戦争が終わってからは、武装解除を経て、自分の殺された友達の子供、自分の子供2人など、総勢9人を面倒見ている。失業率80%のこの国で、学齢期に学校に行く機会を失った彼女はもちろん無職だが、何とかしのいでいる。なのに、私たちのためにフフ(カッサバで作ったおモチみたいなの)とお魚のスープを用意していてくれた。 

ついこないだ高校の卒業資格を取ったそうで、次の学校にすすみたいと思っているところ。私の同僚は彼女について本を書いていている。昨夜は、その本に載せる写真を一緒に選んだ。 

戦争の前の写真、迷彩服を来てる妊婦姿の写真、戦争中病気でみすぼらしい病院(とも言えない)のベッドで横たわり死にそうになっていた頃の写真、一緒に戦って殺されちゃった女の子たちの写真、武装解除した時の写真・・・いろいろあった。 

死んだ女の子たちは、明るい表情の子もいれば、死んだ目をした子もいた。同じ部隊にいた子達は、ほとんど死んだようだ。生き延びた子と一緒に武装解除に行ったそうだが、その数は7、8人。 

戦争なんて全く意味がない、ってことを言いたい、とのこと。そのために、この本のプロジェクトも同意したと言っていた。くしくも今日は日本では終戦記念日でしたね。 
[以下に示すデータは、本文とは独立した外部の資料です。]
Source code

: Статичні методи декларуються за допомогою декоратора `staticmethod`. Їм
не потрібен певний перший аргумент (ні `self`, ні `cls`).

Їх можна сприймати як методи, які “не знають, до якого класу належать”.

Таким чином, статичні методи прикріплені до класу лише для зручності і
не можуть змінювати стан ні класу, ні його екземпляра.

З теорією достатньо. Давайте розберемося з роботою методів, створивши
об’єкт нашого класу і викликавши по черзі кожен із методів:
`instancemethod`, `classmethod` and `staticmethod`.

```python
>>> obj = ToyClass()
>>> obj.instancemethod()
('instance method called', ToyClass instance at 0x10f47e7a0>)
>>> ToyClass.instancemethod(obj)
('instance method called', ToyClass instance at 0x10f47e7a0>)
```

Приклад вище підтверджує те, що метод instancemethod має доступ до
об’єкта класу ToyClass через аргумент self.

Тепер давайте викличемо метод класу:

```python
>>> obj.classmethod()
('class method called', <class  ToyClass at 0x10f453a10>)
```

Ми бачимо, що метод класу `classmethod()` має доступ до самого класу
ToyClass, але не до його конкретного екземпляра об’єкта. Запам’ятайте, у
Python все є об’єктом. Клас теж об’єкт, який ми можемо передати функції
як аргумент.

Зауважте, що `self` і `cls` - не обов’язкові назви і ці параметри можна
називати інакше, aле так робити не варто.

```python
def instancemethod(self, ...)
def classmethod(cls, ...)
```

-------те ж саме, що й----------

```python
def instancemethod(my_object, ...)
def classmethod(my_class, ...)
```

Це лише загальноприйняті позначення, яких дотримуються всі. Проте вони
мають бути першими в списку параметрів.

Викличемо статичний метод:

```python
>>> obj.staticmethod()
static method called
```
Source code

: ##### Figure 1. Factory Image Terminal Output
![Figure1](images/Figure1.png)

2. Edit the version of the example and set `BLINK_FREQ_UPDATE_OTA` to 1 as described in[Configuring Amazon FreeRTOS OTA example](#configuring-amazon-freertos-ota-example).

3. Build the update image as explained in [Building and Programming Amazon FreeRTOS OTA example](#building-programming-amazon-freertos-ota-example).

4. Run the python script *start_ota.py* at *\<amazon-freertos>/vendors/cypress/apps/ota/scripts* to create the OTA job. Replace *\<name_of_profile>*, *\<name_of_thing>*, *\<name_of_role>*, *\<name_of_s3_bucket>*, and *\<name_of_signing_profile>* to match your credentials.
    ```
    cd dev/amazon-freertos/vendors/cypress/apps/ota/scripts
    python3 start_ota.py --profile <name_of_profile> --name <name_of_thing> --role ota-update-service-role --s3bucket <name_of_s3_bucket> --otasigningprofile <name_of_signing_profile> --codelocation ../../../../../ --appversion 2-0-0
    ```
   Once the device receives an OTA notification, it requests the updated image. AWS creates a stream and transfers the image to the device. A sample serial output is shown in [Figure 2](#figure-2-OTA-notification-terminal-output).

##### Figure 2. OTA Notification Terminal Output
今でも、というか、今になって、戦争のころの悪夢を見て夜暴れると言っていた。自分がレイプされそうになっていて、必死に抵抗しているところとか。この国は、彼女だけじゃなく、国民のほとんどがこうしたトラウマを経験している。そして、人口300万人のこの国で、精神分析医はたったの1人しかいない。